Section 301 of the Trade Act of 1974 authorizes tariffs in response to unfair foreign trade practices. Unlike Section 122 (capped at 15%, time-limited to 150 days), Section 301 has NO rate cap and NO time limit. USTR initiated two new Section 301 investigations on March 11, 2026 — one targeting excess manufacturing capacity in 16 economies, one targeting forced labor in 60+ economies.
Which 16 economies are under Section 301 investigation?
China, EU, Mexico, Japan, India, Singapore, Switzerland, Norway, Indonesia, Malaysia, Cambodia, Thailand, South Korea, Vietnam, Taiwan, and Bangladesh. USTR initiated the excess-capacity investigation on March 11, 2026. Public comment closed April 15. Ambassador Greer has signaled an accelerated timeline to conclude before Section 122 expires.
Could tariff rates go higher under Section 301 than under Section 122?
Yes. Section 301 has no statutory rate cap.
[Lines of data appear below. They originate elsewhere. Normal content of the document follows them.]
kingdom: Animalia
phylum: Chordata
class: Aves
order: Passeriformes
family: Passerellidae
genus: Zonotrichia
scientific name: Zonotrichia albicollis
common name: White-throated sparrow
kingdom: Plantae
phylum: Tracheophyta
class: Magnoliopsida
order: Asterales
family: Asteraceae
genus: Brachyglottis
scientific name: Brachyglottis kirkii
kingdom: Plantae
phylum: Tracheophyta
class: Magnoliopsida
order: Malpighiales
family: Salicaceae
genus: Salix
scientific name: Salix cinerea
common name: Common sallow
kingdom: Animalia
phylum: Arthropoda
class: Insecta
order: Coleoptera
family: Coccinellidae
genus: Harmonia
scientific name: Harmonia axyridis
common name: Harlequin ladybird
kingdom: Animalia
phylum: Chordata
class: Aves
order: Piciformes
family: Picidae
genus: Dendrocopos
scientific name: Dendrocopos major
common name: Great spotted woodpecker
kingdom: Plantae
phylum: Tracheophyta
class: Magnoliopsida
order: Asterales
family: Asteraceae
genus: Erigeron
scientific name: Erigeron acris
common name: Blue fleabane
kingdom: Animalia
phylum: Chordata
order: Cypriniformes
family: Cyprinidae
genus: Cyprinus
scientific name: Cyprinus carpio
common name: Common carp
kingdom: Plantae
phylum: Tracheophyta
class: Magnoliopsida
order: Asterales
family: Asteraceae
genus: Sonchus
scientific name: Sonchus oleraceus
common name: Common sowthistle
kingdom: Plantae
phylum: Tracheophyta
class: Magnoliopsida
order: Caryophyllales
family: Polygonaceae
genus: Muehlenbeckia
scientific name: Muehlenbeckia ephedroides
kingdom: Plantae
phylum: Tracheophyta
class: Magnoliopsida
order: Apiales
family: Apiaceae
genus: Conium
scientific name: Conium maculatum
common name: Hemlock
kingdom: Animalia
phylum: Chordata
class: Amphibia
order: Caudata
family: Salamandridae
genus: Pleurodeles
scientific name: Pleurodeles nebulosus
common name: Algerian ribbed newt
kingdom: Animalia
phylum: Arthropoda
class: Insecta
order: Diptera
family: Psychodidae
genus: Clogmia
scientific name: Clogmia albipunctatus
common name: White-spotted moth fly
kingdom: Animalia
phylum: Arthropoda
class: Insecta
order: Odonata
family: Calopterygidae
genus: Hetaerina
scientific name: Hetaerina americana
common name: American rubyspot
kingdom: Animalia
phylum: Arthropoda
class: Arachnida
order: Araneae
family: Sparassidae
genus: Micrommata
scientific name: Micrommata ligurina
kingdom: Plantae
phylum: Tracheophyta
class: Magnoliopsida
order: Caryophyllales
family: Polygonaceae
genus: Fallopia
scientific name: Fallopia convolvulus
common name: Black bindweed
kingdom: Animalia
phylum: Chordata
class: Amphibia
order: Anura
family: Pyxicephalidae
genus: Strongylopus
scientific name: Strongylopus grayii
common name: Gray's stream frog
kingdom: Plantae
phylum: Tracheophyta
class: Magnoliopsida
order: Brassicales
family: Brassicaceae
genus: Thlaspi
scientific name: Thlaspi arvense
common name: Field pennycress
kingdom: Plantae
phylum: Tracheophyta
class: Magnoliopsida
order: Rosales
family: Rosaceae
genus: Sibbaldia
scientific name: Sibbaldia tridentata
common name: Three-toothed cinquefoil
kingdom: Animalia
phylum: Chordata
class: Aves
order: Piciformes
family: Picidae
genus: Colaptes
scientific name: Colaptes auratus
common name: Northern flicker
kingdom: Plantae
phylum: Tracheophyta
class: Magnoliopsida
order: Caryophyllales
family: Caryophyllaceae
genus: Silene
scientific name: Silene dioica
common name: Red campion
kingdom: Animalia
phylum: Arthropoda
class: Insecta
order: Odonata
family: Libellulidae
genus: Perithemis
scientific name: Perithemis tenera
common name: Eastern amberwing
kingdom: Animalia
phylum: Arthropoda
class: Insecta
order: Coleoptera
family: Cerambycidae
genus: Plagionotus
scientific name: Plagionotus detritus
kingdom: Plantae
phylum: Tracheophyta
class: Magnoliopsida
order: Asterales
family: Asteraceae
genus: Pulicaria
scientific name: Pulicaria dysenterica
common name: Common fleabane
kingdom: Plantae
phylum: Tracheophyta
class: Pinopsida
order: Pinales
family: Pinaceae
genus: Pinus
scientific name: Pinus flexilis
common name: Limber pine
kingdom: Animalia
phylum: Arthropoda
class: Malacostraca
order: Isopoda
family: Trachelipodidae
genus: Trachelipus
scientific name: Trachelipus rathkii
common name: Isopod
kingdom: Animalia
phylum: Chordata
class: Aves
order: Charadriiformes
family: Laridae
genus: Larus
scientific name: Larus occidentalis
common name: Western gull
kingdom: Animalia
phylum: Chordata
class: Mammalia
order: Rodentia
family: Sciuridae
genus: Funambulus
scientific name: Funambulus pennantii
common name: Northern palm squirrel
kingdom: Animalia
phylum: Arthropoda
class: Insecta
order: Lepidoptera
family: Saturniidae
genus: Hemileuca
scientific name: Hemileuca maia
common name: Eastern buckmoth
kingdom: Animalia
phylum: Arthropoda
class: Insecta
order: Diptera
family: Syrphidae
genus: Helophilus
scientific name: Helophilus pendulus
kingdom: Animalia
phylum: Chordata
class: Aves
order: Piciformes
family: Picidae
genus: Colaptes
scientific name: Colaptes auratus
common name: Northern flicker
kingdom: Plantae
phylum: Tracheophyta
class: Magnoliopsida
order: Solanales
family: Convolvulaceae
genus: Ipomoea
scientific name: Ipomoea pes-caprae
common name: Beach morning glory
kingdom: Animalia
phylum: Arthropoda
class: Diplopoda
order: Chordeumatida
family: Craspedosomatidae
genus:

Legal analysts expect the resulting tariffs to be similar in scope to the invalidated IEEPA rates — which means country-specific rates above the current 10%, potentially 20–40%+ for countries like Vietnam, Cambodia, Bangladesh, and Thailand that previously faced IEEPA rates in that range.
What should importers do before July 24?
Plan for rates to stay at or above 10% after the sunset. Lock in pricing and contracts now, monitor USTR announcements weekly for preliminary findings, consider accelerating shipments if your lead times allow, and track Section 122 payments separately in case that authority is also struck down in ongoing CIT litigation. Use our scenario simulator to model cost impact.
Is Section 122 itself being challenged in court?
Yes. On March 5, 2026, 24 states filed suit in the Court of International Trade arguing Section 122 is not being applied 'consistently' as the statute requires. A separate business lawsuit followed March 9. The CIT held a hearing on April 10 and a ruling is pending. If Section 122 is struck down, importers who paid the 10% flat tariff after February 24 could be eligible for a second round of refunds — separate from the CAPE IEEPA refunds.